(Collected data)
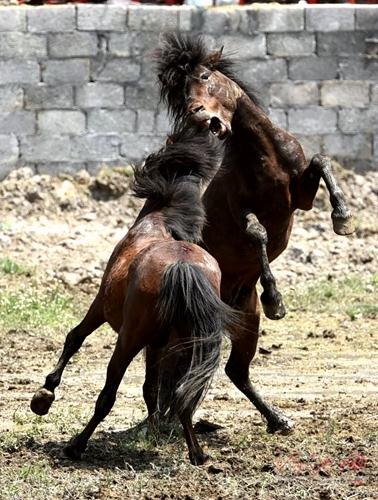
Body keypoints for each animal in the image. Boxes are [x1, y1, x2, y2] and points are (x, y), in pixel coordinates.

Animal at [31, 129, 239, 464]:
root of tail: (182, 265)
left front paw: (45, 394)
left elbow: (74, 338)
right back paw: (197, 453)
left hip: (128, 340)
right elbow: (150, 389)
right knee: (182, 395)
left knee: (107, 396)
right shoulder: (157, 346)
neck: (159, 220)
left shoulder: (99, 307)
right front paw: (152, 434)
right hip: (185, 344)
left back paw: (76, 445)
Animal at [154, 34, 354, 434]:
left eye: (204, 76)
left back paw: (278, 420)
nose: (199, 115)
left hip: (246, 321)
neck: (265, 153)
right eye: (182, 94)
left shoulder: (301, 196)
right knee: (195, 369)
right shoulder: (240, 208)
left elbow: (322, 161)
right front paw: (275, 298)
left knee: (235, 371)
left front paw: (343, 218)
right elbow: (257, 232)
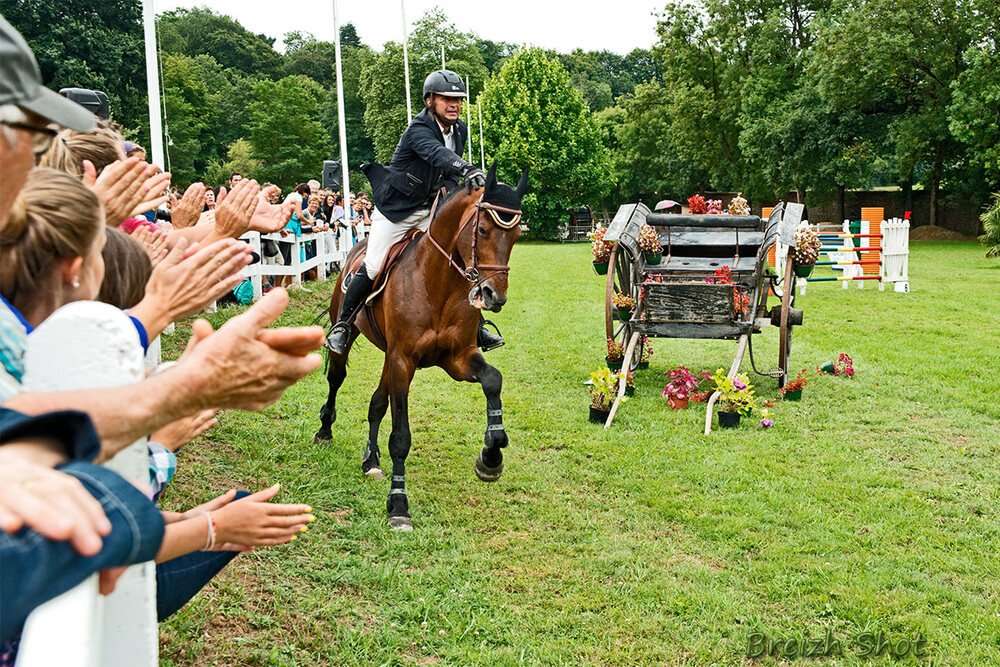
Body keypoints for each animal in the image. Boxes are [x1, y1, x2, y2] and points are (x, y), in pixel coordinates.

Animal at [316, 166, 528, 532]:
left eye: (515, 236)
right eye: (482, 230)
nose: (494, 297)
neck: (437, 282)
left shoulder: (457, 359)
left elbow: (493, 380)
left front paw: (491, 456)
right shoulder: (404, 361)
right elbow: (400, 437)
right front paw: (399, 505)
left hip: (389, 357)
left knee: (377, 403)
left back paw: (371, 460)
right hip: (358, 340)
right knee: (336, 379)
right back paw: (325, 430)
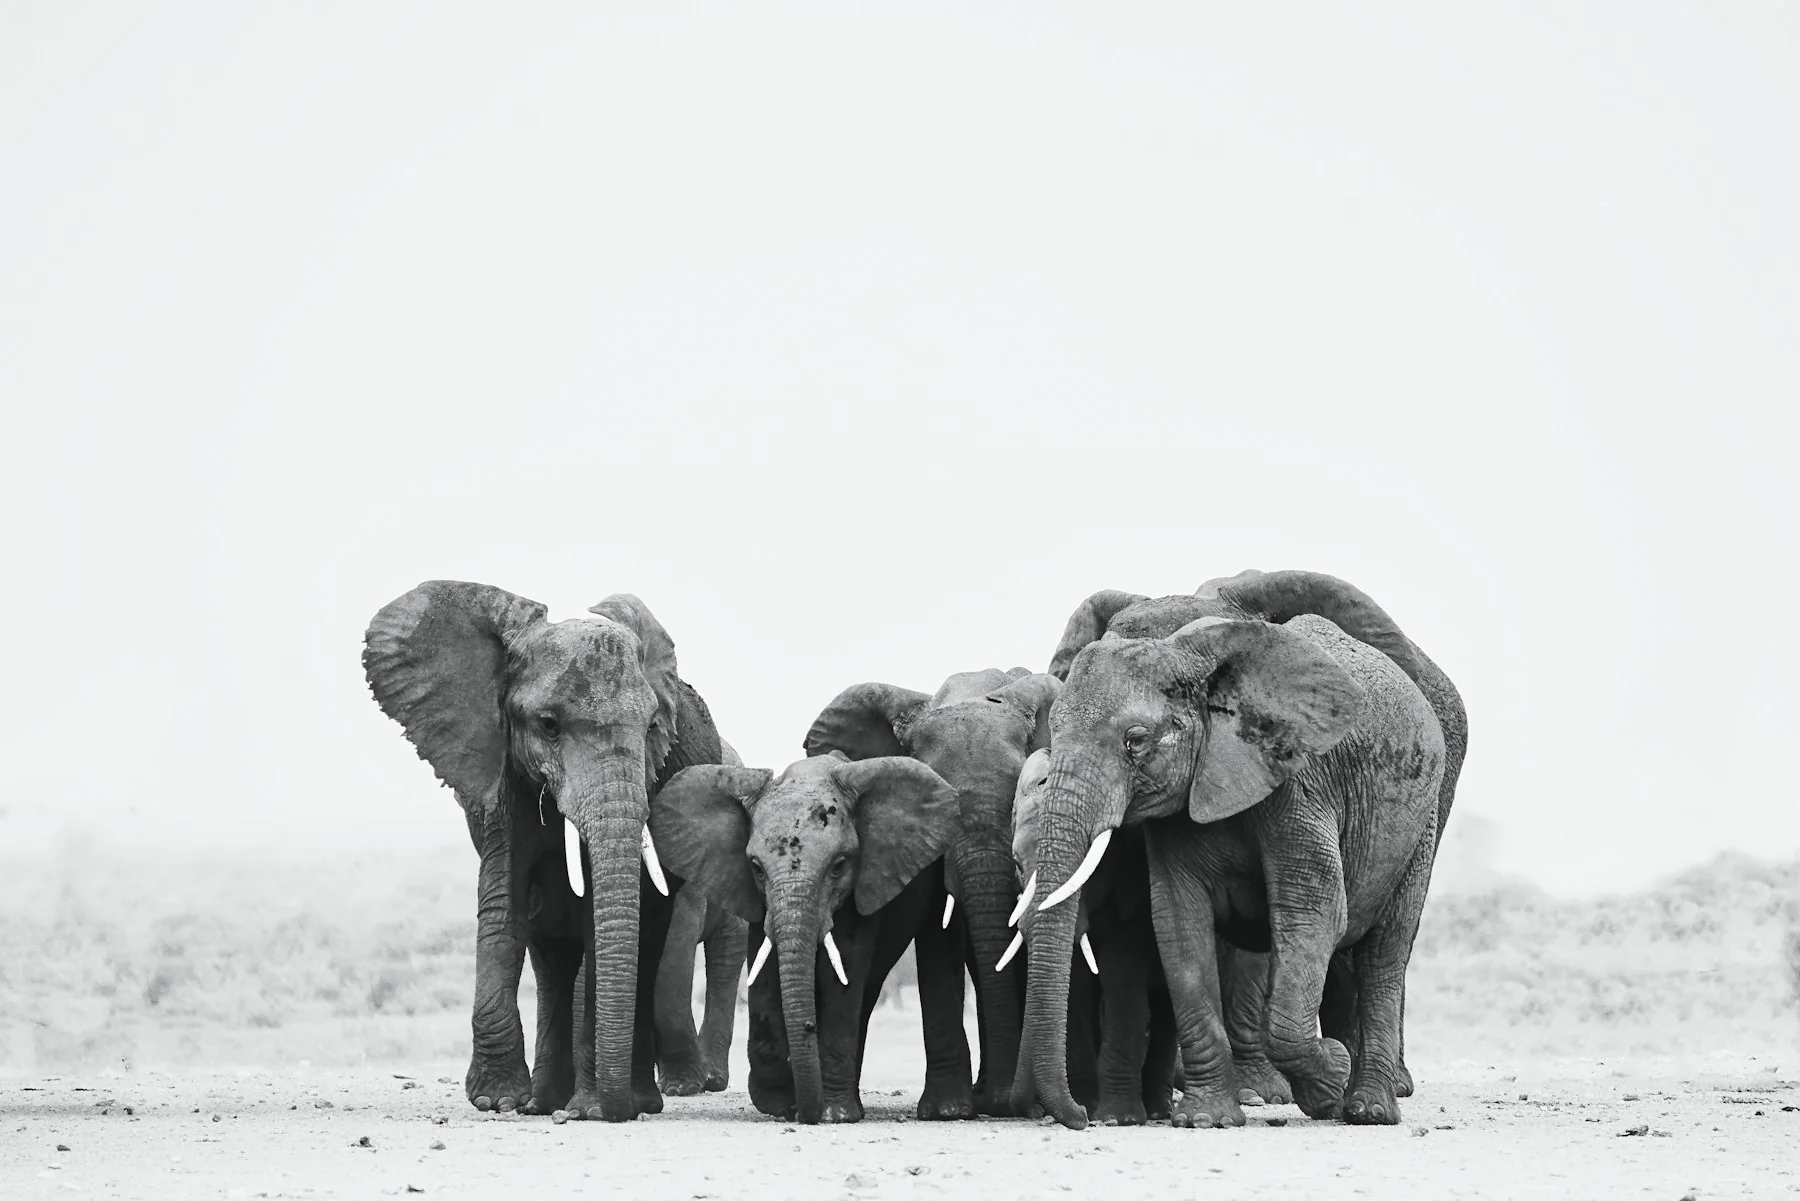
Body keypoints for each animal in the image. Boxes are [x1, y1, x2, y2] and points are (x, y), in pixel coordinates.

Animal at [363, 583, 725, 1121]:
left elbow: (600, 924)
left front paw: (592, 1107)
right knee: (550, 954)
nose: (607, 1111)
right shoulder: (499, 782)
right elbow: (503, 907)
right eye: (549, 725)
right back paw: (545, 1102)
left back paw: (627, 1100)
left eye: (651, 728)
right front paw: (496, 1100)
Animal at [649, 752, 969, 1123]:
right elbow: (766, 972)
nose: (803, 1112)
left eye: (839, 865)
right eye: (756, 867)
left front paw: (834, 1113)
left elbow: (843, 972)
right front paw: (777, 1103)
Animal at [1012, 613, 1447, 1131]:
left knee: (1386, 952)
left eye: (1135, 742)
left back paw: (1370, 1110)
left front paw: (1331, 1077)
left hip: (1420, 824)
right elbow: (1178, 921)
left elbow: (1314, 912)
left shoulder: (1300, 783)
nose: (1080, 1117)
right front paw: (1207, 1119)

--

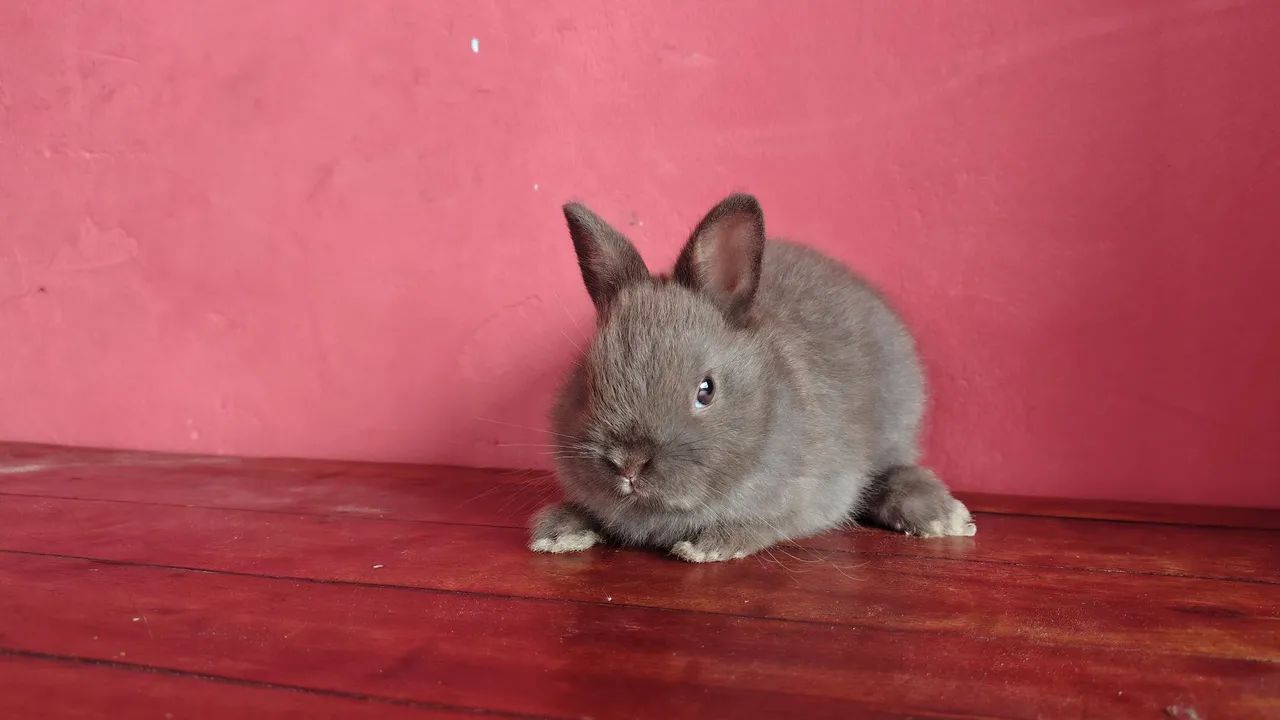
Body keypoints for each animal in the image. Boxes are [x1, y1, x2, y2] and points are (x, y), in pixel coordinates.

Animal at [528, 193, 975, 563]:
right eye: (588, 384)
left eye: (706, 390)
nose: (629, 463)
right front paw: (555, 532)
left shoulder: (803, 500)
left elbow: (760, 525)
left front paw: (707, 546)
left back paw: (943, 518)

→ **Problem to work on**: Only the count is wanted. Find the lines of the records that include the word "shoulder" and state how many.

→ **Result for this task**: 9